Eka lalu meninggalkan nomor kontaknya kepada tukang parkir untuk dihubungi jika orang yang dimaksud kembali ke tempat parkir. Ketika korban masuk tempat parkir, tukang parkir itu lalu menghubungi Eka. Akhirnya, Eka bersama teman-temannya, termasuk Dicky Ramadhan, mendatangi tempat parkir. Mereka langsung mengerubung Yoga dan dikeroyok. Yoga yang merasa tidak mencuri helm menjadi bulan-bulanan para pelaku. Hingga ada yang memukul dengan keras bagian lehernya dan korban pun tak sadarkan diri.
Korban yang sempat dilarikan ke RS Pertamina Pusat tidak dapat diselamatkan. Karuan saja hal itu membuat malu pihak universitas. "Memberhentikan secara tidak hormat Dicky Ramadhan dan Eka Zulfikar," kata Wakil Rektor bidang Kemahasiswaan dan Alumni Universitas Al-Azhar, Ahmad Lubis. Selain membuat malu kampus, musibah itu juga bagai petir di siang bolong bagi pihak keluarga korban. Tidak ada angin tidak ada hujan, tiba-tiba mereka diberi kabar dari kampus bahwa anak yang selama ini dikenal baik, periang, dan bersahaja tiba-tiba harus pergi meninggalkan keluarga selama-lamanya.
Anis Kurly, ibunda Yoga, mengaku tidak percaya dengan kejadian yang menimpa anaknya yang terlahir di Bengkulu, 12 Oktober 1992 silam, tewas dipukuli. Menurutnya para pelaku tidak ubahnya seperti sekumpulan pengecut yang bergaya sok gagah. Apabila tidak dengan cara dikeroyok atau berkelahi satu lawan satu, sang ibu yang menggunakan jilbab ini meyakini bahwa anaknya akan mampu menghalau pukulan dari lawannya. "Anak saya itu bisa Taekwondo. Tapi mereka (para pelaku) beraninya keroyokan, pengecut," ujarnya getir menahan isak.

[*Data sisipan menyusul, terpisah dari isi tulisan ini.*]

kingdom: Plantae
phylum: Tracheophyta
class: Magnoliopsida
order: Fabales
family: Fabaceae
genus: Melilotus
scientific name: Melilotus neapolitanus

Kini Yiga telah tiada, keluarga yang sudah ikhlas melepasnya pergi hanya berharap kepada aparat penegak hukum. Anis Kurly berharap para pelaku dihukum seberat-beratnya atas apa yang telah mereka lakukan terhadap Yoga. Sebagai seorang ibu, kehilangan anak, merupakan sesuatu yang sangat berat. "Harus dihukum pelaku dengan seberat-beratnya. Bila perlu nyawa bayar nyawa," ucapnya. Meski rasa kehilangan atas Yoga yang tercatat sebagai mahasiswa semester III, tidak akan lekang dimakan waktu, sang ayah mengaku sudah memaafkan kejadian ini.

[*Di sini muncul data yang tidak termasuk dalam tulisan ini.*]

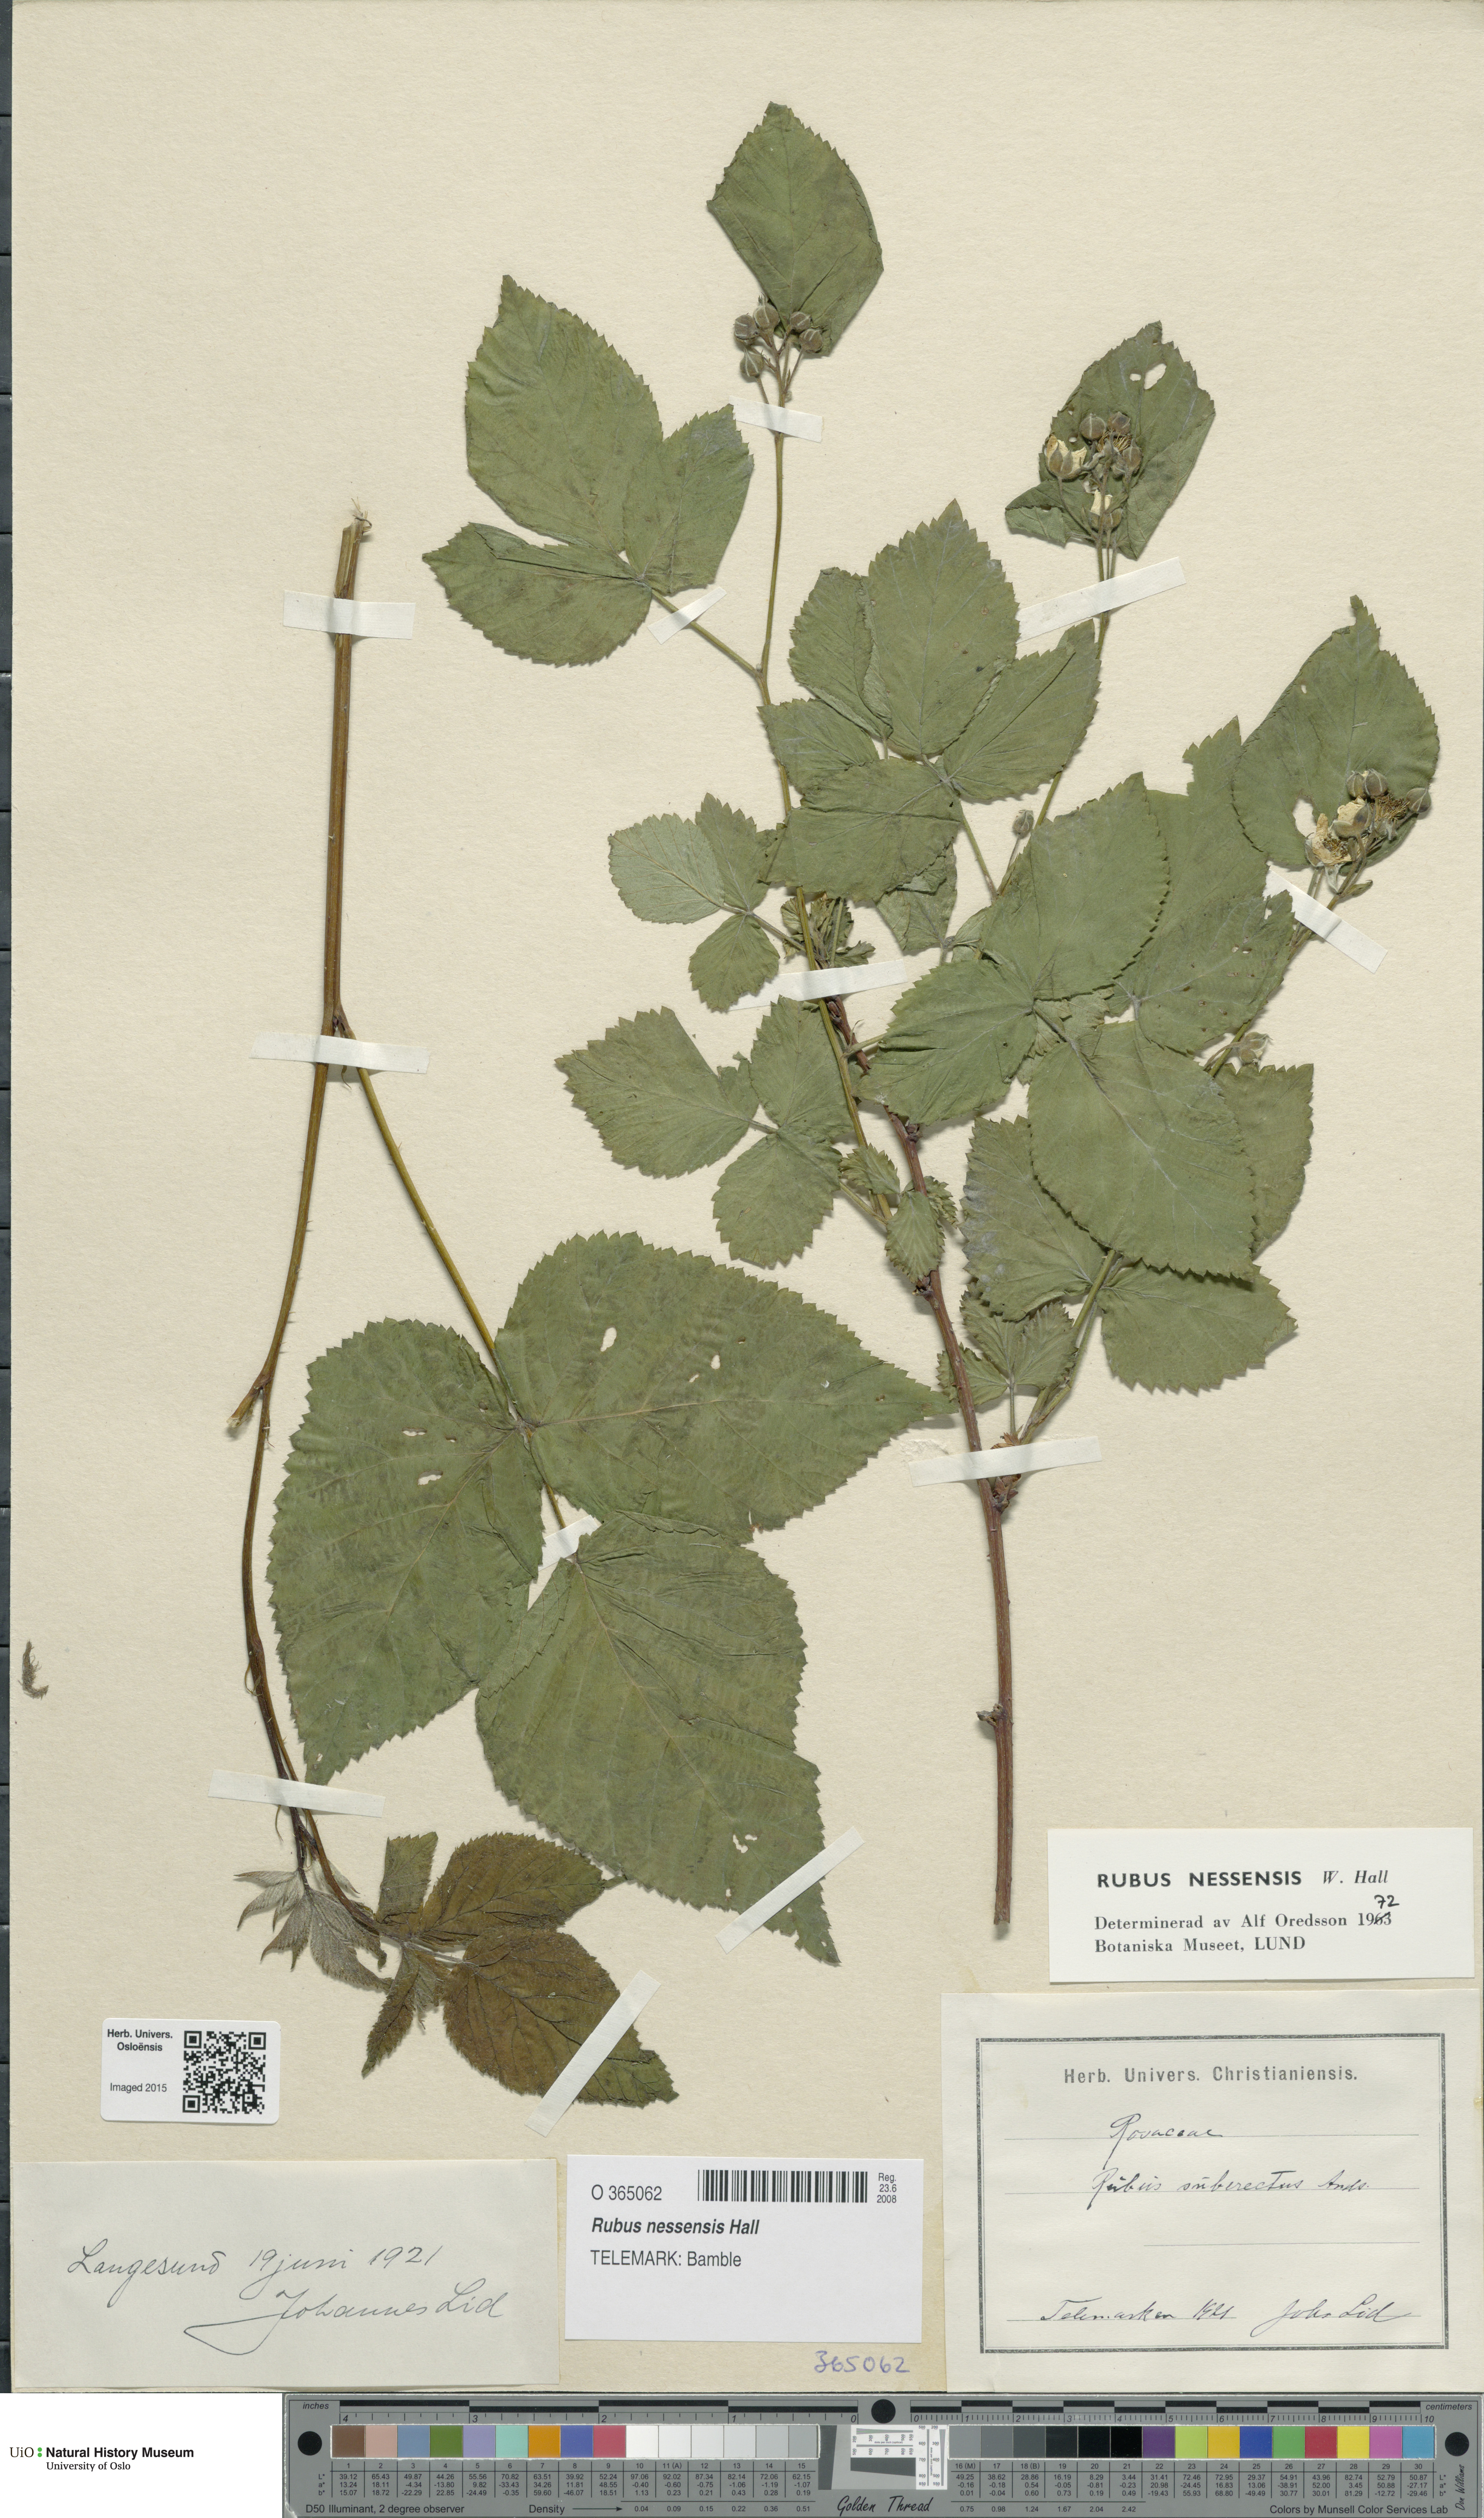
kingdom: Plantae
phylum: Tracheophyta
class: Magnoliopsida
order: Rosales
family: Rosaceae
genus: Rubus
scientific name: Rubus polonicus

Baginya, kejadian yang menimpa sang anak dijadikan pembelajaran bagi semua, jangan pernah terjadi lagi pada anak-anak yang lain. Soal kelanjutan proses hukum, Zirmansyah sendiri menyerahkan semua pada hukum yang berlaku. Apapun keputusan pihak kepolisian, maka bagi Zirmansyah itu adalah putusan yang adil bagi para pelaku. "Jujur, sejauh ini saya belum tahu kronologis dan motif sebenarnya. Saya masih dengar melalui media karena alasan dugaan mencuri helm," ucapnya.
Sejauh ini, pihak keluarga juga belum dipanggil oleh pihak kepolisian meski sudah ada dua tersangka yang diamankan. Bahkan, dua tersangka itu pun menurut Zirmansyah, sama sekali tidak pernah dilihatnya secara langsung. "Saya memang mengajar di Al Azhar tapi sampai saat ini, saya belum mengenal wajah mereka. Karena jurusan mereka berbeda dengan tempat saya mengajar," ujarnya.
Pihak keluarga mengaku belum dihubungi keluarga tersangka yang saat ini sudah ditahan. Meskipun sebatas untuk meminta maaf atas kejadian ini. "Belum ada kami menerima telepon dari pihak keluarga tersangka sekadar untuk meminta maaf. Mungkin pihak keluarganya pun tidak tahu kalau mereka (pelaku) ditahan," ujarnya.